WHAT THE TASK REQUIRES: Search the material below for the string "been" and copy each line where it appears.

****

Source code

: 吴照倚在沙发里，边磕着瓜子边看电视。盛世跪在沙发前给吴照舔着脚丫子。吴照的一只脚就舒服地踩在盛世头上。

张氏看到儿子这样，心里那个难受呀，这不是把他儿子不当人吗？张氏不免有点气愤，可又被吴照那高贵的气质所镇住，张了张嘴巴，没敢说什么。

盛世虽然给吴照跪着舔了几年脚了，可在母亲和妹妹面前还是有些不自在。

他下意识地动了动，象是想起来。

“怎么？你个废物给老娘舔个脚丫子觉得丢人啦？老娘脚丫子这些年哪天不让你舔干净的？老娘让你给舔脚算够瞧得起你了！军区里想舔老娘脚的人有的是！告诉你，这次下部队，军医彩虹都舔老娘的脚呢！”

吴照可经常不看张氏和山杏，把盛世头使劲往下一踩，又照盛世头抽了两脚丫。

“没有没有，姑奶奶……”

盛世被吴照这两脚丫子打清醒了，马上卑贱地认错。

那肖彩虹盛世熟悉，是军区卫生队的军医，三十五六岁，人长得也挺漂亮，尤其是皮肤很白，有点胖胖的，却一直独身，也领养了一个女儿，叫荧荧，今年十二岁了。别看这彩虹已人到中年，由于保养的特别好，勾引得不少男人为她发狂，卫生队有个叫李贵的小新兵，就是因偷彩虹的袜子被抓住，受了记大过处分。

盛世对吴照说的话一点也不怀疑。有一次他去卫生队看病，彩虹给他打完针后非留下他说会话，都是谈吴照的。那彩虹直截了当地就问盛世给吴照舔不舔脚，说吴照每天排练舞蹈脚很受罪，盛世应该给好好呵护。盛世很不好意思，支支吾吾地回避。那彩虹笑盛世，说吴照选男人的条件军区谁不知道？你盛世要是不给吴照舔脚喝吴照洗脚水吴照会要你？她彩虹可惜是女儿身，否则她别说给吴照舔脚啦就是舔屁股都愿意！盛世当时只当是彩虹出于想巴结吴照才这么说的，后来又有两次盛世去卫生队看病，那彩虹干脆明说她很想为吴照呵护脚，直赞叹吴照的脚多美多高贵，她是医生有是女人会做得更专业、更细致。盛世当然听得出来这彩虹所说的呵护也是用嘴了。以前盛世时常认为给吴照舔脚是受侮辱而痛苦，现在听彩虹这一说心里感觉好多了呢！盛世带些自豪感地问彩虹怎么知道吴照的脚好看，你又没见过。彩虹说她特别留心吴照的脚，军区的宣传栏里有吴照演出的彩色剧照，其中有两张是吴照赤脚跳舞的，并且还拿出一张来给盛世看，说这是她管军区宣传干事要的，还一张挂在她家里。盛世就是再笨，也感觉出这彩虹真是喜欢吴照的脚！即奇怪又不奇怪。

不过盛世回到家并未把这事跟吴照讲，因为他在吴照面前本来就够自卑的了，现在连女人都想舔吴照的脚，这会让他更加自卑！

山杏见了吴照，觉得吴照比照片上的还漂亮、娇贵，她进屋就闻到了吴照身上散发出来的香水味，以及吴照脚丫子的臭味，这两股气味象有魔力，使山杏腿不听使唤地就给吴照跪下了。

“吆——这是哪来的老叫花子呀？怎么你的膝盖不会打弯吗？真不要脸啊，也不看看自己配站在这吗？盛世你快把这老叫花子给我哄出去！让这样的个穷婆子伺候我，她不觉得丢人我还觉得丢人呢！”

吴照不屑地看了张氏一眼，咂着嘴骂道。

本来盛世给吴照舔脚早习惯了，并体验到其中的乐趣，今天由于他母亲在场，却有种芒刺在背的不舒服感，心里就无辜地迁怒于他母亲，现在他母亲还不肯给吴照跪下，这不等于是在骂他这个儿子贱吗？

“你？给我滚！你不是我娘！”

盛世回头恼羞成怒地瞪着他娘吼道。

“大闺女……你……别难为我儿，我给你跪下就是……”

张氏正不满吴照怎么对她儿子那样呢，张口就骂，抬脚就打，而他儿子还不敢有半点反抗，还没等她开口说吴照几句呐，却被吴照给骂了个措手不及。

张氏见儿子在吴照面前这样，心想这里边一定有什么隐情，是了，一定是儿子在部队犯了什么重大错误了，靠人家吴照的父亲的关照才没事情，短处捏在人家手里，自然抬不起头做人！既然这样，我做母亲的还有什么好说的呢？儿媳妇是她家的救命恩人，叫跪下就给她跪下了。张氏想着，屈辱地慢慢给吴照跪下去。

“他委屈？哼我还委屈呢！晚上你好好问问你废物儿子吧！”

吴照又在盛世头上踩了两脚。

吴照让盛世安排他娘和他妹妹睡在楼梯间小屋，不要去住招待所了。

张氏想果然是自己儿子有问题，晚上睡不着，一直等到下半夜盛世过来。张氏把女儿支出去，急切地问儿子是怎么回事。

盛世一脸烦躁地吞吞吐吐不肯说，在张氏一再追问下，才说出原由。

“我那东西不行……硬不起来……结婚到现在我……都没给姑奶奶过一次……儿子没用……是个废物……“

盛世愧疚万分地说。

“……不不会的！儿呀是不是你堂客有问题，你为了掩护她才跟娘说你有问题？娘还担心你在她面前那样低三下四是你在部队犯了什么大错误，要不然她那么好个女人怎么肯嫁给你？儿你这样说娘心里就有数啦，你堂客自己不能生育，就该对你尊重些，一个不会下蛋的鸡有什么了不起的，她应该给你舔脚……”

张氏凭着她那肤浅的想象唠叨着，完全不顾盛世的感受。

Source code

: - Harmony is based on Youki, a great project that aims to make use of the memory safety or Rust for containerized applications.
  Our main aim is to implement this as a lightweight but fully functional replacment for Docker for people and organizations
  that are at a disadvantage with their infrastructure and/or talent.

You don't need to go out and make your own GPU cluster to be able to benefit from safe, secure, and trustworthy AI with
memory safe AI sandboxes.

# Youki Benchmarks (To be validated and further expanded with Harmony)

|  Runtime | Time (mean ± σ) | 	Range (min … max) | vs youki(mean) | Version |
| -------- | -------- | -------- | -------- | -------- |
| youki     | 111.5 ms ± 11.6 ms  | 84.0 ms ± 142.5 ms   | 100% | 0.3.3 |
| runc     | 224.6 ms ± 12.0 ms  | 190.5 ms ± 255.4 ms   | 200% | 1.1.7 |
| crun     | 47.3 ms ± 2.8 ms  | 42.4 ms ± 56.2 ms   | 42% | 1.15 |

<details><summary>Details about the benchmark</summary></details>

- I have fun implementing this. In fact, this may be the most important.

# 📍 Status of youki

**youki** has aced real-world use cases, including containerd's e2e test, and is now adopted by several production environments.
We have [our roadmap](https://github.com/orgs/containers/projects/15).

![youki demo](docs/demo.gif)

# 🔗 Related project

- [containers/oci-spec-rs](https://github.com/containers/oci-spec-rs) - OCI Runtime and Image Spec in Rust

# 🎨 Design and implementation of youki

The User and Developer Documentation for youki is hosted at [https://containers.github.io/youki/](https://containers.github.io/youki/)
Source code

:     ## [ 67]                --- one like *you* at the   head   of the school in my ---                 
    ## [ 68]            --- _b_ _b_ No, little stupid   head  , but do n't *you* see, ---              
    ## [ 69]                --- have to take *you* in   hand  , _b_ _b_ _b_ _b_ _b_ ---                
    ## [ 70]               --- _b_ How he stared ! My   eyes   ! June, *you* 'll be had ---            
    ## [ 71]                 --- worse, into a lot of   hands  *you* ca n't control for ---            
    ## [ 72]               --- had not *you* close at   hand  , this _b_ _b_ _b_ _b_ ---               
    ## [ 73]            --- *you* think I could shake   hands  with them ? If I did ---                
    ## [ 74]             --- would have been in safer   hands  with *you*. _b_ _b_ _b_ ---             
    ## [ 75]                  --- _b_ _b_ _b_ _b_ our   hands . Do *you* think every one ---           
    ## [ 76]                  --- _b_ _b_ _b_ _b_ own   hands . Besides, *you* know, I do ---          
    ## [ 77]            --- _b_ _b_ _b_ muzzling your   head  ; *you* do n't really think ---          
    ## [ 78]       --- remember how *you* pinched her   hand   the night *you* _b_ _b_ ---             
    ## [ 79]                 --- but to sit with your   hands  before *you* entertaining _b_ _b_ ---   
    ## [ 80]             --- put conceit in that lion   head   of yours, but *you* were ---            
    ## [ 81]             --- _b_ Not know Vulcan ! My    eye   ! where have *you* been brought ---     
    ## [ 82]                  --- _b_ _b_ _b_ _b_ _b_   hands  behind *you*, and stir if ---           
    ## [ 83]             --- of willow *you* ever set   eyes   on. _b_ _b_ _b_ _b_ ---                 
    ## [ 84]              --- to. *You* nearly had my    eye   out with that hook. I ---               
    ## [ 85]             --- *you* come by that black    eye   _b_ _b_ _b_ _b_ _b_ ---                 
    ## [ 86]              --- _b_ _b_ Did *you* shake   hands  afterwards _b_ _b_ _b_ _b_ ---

****

YOUR SOLUTION:
    ## [ 74]             --- would have been in safer   hands  with *you*. _b_ _b_ _b_ ---             
    ## [ 81]             --- _b_ Not know Vulcan ! My    eye   ! where have *you* been brought ---     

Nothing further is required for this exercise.